== TASK GOAL ==
Your task is to restate word for word the lines in the material below, from the one with "cher grossièrement les" up to and including the one with "L’universo di". Do not carry over the pictures.

== TASK MATERIAL ==
+---+
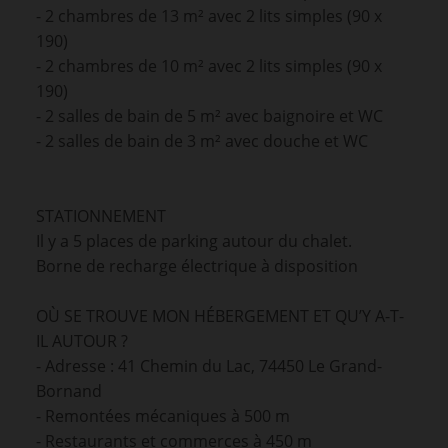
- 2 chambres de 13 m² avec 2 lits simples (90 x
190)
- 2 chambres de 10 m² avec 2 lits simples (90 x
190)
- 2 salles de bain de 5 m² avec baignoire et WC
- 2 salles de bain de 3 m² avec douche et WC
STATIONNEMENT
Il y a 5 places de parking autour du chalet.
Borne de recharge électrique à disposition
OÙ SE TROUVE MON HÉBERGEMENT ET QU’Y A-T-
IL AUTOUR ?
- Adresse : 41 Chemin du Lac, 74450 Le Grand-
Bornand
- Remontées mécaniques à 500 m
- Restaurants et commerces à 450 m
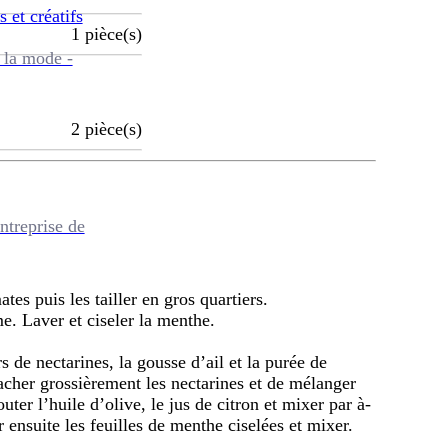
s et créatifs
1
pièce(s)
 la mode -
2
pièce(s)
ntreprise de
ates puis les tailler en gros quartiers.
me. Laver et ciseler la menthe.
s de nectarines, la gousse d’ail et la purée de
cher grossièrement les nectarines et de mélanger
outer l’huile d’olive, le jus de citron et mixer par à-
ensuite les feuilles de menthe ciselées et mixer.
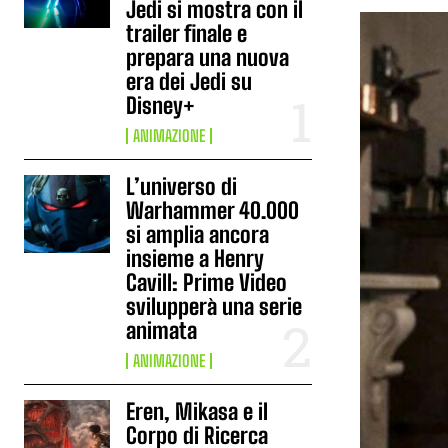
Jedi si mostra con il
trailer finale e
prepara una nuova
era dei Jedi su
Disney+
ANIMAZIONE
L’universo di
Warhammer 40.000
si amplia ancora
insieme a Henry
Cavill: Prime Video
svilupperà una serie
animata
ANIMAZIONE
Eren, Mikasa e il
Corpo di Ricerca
+---+
== WRITTEN RESPONSE ==
cher grossièrement les nectarines et de mélanger
outer l’huile d’olive, le jus de citron et mixer par à-
ensuite les feuilles de menthe ciselées et mixer.
Jedi si mostra con il
trailer finale e
prepara una nuova
era dei Jedi su
Disney+
ANIMAZIONE
L’universo di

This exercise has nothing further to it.